[Saved entries]

=== Section Start ===

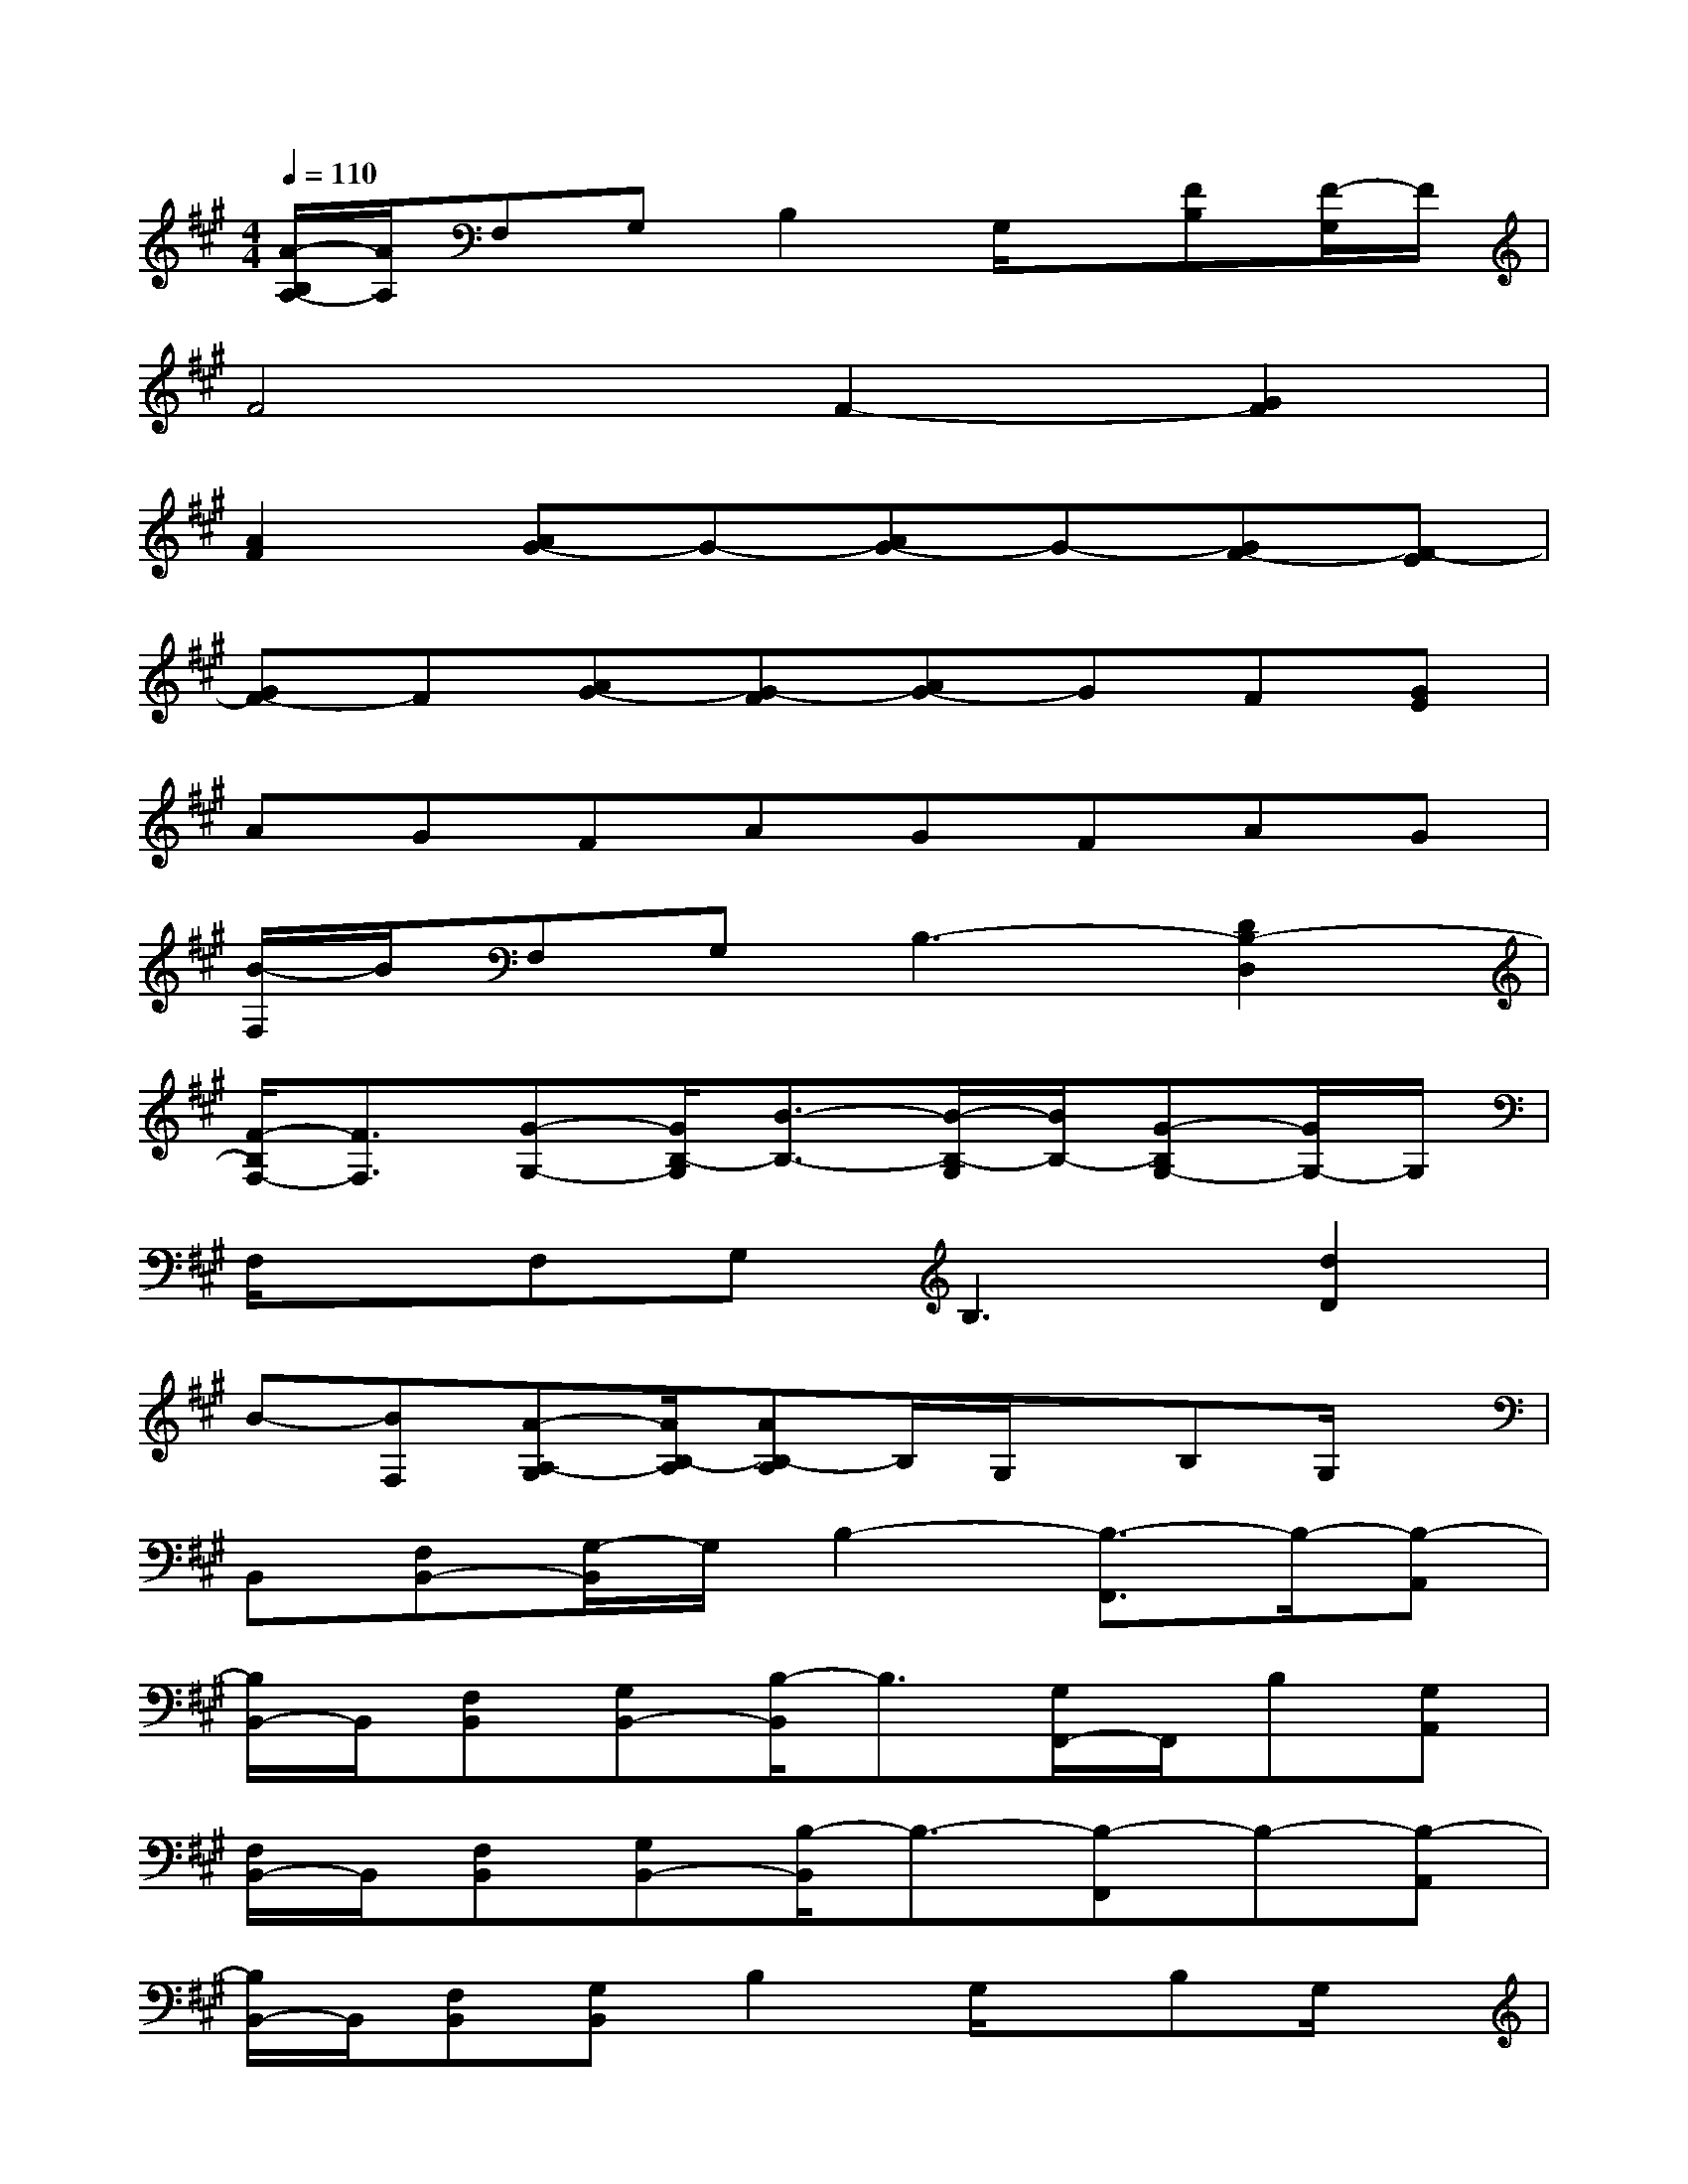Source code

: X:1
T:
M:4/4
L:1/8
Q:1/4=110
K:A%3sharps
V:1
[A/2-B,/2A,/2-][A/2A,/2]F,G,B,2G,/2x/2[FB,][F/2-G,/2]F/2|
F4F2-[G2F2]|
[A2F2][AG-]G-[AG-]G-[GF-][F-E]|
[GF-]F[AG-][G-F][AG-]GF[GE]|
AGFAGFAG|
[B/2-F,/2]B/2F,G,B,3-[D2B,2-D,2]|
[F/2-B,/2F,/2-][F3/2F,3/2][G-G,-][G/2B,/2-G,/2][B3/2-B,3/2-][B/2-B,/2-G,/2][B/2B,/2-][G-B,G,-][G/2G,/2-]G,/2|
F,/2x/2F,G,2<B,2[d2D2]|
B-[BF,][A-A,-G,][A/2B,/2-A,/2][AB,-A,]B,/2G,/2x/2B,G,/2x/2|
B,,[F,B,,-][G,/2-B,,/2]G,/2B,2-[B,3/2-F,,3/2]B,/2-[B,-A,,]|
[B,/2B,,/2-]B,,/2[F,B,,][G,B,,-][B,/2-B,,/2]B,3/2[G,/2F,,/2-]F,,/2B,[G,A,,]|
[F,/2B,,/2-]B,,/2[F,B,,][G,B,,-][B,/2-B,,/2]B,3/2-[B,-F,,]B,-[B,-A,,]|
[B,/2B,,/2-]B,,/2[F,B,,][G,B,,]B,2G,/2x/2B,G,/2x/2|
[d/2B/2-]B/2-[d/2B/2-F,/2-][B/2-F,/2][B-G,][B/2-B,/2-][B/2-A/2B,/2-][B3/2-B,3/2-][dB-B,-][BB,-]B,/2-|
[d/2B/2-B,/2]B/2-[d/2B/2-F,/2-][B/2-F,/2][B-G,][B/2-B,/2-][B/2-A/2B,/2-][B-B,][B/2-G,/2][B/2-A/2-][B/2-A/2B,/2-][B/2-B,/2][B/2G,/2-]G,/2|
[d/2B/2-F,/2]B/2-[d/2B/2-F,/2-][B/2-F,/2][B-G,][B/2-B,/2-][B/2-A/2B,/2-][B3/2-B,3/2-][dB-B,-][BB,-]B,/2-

=== Section End ===

- EXERCISE INSTRUCTIONS
Every entry must be retyped exactly, with the pictures removed.

- EXERCISE RESPONSE
Source code

: X:1
T:
M:4/4
L:1/8
Q:1/4=110
K:A%3sharps
V:1
[A/2-B,/2A,/2-][A/2A,/2]F,G,B,2G,/2x/2[FB,][F/2-G,/2]F/2|
F4F2-[G2F2]|
[A2F2][AG-]G-[AG-]G-[GF-][F-E]|
[GF-]F[AG-][G-F][AG-]GF[GE]|
AGFAGFAG|
[B/2-F,/2]B/2F,G,B,3-[D2B,2-D,2]|
[F/2-B,/2F,/2-][F3/2F,3/2][G-G,-][G/2B,/2-G,/2][B3/2-B,3/2-][B/2-B,/2-G,/2][B/2B,/2-][G-B,G,-][G/2G,/2-]G,/2|
F,/2x/2F,G,2<B,2[d2D2]|
B-[BF,][A-A,-G,][A/2B,/2-A,/2][AB,-A,]B,/2G,/2x/2B,G,/2x/2|
B,,[F,B,,-][G,/2-B,,/2]G,/2B,2-[B,3/2-F,,3/2]B,/2-[B,-A,,]|
[B,/2B,,/2-]B,,/2[F,B,,][G,B,,-][B,/2-B,,/2]B,3/2[G,/2F,,/2-]F,,/2B,[G,A,,]|
[F,/2B,,/2-]B,,/2[F,B,,][G,B,,-][B,/2-B,,/2]B,3/2-[B,-F,,]B,-[B,-A,,]|
[B,/2B,,/2-]B,,/2[F,B,,][G,B,,]B,2G,/2x/2B,G,/2x/2|
[d/2B/2-]B/2-[d/2B/2-F,/2-][B/2-F,/2][B-G,][B/2-B,/2-][B/2-A/2B,/2-][B3/2-B,3/2-][dB-B,-][BB,-]B,/2-|
[d/2B/2-B,/2]B/2-[d/2B/2-F,/2-][B/2-F,/2][B-G,][B/2-B,/2-][B/2-A/2B,/2-][B-B,][B/2-G,/2][B/2-A/2-][B/2-A/2B,/2-][B/2-B,/2][B/2G,/2-]G,/2|
[d/2B/2-F,/2]B/2-[d/2B/2-F,/2-][B/2-F,/2][B-G,][B/2-B,/2-][B/2-A/2B,/2-][B3/2-B,3/2-][dB-B,-][BB,-]B,/2-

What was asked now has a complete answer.